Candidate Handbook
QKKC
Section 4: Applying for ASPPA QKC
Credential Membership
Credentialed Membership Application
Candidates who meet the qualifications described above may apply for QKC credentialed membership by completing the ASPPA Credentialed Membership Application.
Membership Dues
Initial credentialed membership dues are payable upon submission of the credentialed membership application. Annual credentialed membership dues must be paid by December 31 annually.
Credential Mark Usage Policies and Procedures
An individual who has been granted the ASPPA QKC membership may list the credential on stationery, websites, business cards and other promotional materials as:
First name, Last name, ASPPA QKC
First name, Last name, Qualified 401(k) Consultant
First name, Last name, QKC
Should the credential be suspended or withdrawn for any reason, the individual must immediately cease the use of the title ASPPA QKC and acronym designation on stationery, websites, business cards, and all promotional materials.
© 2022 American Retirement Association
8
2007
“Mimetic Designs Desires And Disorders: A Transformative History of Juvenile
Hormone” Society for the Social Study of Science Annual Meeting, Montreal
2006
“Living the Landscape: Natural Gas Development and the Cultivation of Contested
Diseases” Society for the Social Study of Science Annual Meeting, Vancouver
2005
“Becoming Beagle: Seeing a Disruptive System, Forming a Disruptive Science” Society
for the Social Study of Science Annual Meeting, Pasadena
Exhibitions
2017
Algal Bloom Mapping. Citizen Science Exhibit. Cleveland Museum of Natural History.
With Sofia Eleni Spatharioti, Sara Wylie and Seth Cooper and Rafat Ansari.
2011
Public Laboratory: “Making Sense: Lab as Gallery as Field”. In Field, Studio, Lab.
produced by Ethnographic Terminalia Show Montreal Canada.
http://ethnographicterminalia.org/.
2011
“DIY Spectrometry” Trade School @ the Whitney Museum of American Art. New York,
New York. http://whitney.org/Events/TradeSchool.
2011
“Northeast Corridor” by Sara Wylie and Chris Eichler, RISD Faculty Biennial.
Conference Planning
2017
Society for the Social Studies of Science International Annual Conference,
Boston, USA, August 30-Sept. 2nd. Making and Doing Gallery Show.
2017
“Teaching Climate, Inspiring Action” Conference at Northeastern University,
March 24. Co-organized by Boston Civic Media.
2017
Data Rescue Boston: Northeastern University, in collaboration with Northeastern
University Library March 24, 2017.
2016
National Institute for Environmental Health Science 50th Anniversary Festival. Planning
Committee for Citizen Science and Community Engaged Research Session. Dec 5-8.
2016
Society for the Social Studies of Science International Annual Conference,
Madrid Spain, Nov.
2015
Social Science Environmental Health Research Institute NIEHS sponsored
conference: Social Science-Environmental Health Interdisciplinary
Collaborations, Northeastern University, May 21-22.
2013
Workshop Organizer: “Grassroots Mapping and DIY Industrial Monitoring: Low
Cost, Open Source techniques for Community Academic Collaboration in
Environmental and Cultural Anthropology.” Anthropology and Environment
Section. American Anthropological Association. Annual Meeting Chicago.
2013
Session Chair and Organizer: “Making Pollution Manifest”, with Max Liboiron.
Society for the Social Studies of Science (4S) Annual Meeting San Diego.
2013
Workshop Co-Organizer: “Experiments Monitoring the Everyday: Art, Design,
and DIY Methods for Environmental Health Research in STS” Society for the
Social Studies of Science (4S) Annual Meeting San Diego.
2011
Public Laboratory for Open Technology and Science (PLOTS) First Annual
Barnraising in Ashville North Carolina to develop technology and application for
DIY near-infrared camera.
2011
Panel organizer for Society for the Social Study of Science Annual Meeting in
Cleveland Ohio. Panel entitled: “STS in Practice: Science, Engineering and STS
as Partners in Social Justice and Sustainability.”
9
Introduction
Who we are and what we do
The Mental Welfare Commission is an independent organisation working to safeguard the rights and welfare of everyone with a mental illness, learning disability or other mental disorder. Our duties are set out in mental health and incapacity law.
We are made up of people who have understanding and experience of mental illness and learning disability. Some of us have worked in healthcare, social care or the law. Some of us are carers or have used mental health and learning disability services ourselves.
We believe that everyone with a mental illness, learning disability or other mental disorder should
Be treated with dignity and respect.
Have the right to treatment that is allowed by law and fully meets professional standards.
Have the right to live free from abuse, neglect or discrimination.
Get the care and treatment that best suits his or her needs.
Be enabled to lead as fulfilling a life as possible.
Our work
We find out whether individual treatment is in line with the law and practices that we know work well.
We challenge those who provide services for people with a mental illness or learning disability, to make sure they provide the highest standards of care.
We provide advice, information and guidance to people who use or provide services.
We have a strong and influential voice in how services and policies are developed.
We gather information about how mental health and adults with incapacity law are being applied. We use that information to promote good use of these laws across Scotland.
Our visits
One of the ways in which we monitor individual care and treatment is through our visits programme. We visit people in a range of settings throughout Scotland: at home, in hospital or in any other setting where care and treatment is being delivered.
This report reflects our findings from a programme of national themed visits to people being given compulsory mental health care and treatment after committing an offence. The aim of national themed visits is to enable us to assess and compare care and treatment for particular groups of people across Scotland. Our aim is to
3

▸ Exercise instructions
Repeat each entry exactly as it was given.

▸ Response to the exercise
Candidate Handbook
QKKC
Section 4: Applying for ASPPA QKC
Credential Membership
Credentialed Membership Application
Candidates who meet the qualifications described above may apply for QKC credentialed membership by completing the ASPPA Credentialed Membership Application.
Membership Dues
Initial credentialed membership dues are payable upon submission of the credentialed membership application. Annual credentialed membership dues must be paid by December 31 annually.
Credential Mark Usage Policies and Procedures
An individual who has been granted the ASPPA QKC membership may list the credential on stationery, websites, business cards and other promotional materials as:
First name, Last name, ASPPA QKC
First name, Last name, Qualified 401(k) Consultant
First name, Last name, QKC
Should the credential be suspended or withdrawn for any reason, the individual must immediately cease the use of the title ASPPA QKC and acronym designation on stationery, websites, business cards, and all promotional materials.
© 2022 American Retirement Association
8
2007
“Mimetic Designs Desires And Disorders: A Transformative History of Juvenile
Hormone” Society for the Social Study of Science Annual Meeting, Montreal
2006
“Living the Landscape: Natural Gas Development and the Cultivation of Contested
Diseases” Society for the Social Study of Science Annual Meeting, Vancouver
2005
“Becoming Beagle: Seeing a Disruptive System, Forming a Disruptive Science” Society
for the Social Study of Science Annual Meeting, Pasadena
Exhibitions
2017
Algal Bloom Mapping. Citizen Science Exhibit. Cleveland Museum of Natural History.
With Sofia Eleni Spatharioti, Sara Wylie and Seth Cooper and Rafat Ansari.
2011
Public Laboratory: “Making Sense: Lab as Gallery as Field”. In Field, Studio, Lab.
produced by Ethnographic Terminalia Show Montreal Canada.
http://ethnographicterminalia.org/.
2011
“DIY Spectrometry” Trade School @ the Whitney Museum of American Art. New York,
New York. http://whitney.org/Events/TradeSchool.
2011
“Northeast Corridor” by Sara Wylie and Chris Eichler, RISD Faculty Biennial.
Conference Planning
2017
Society for the Social Studies of Science International Annual Conference,
Boston, USA, August 30-Sept. 2nd. Making and Doing Gallery Show.
2017
“Teaching Climate, Inspiring Action” Conference at Northeastern University,
March 24. Co-organized by Boston Civic Media.
2017
Data Rescue Boston: Northeastern University, in collaboration with Northeastern
University Library March 24, 2017.
2016
National Institute for Environmental Health Science 50th Anniversary Festival. Planning
Committee for Citizen Science and Community Engaged Research Session. Dec 5-8.
2016
Society for the Social Studies of Science International Annual Conference,
Madrid Spain, Nov.
2015
Social Science Environmental Health Research Institute NIEHS sponsored
conference: Social Science-Environmental Health Interdisciplinary
Collaborations, Northeastern University, May 21-22.
2013
Workshop Organizer: “Grassroots Mapping and DIY Industrial Monitoring: Low
Cost, Open Source techniques for Community Academic Collaboration in
Environmental and Cultural Anthropology.” Anthropology and Environment
Section. American Anthropological Association. Annual Meeting Chicago.
2013
Session Chair and Organizer: “Making Pollution Manifest”, with Max Liboiron.
Society for the Social Studies of Science (4S) Annual Meeting San Diego.
2013
Workshop Co-Organizer: “Experiments Monitoring the Everyday: Art, Design,
and DIY Methods for Environmental Health Research in STS” Society for the
Social Studies of Science (4S) Annual Meeting San Diego.
2011
Public Laboratory for Open Technology and Science (PLOTS) First Annual
Barnraising in Ashville North Carolina to develop technology and application for
DIY near-infrared camera.
2011
Panel organizer for Society for the Social Study of Science Annual Meeting in
Cleveland Ohio. Panel entitled: “STS in Practice: Science, Engineering and STS
as Partners in Social Justice and Sustainability.”
9
Introduction
Who we are and what we do
The Mental Welfare Commission is an independent organisation working to safeguard the rights and welfare of everyone with a mental illness, learning disability or other mental disorder. Our duties are set out in mental health and incapacity law.
We are made up of people who have understanding and experience of mental illness and learning disability. Some of us have worked in healthcare, social care or the law. Some of us are carers or have used mental health and learning disability services ourselves.
We believe that everyone with a mental illness, learning disability or other mental disorder should
Be treated with dignity and respect.
Have the right to treatment that is allowed by law and fully meets professional standards.
Have the right to live free from abuse, neglect or discrimination.
Get the care and treatment that best suits his or her needs.
Be enabled to lead as fulfilling a life as possible.
Our work
We find out whether individual treatment is in line with the law and practices that we know work well.
We challenge those who provide services for people with a mental illness or learning disability, to make sure they provide the highest standards of care.
We provide advice, information and guidance to people who use or provide services.
We have a strong and influential voice in how services and policies are developed.
We gather information about how mental health and adults with incapacity law are being applied. We use that information to promote good use of these laws across Scotland.
Our visits
One of the ways in which we monitor individual care and treatment is through our visits programme. We visit people in a range of settings throughout Scotland: at home, in hospital or in any other setting where care and treatment is being delivered.
This report reflects our findings from a programme of national themed visits to people being given compulsory mental health care and treatment after committing an offence. The aim of national themed visits is to enable us to assess and compare care and treatment for particular groups of people across Scotland. Our aim is to
3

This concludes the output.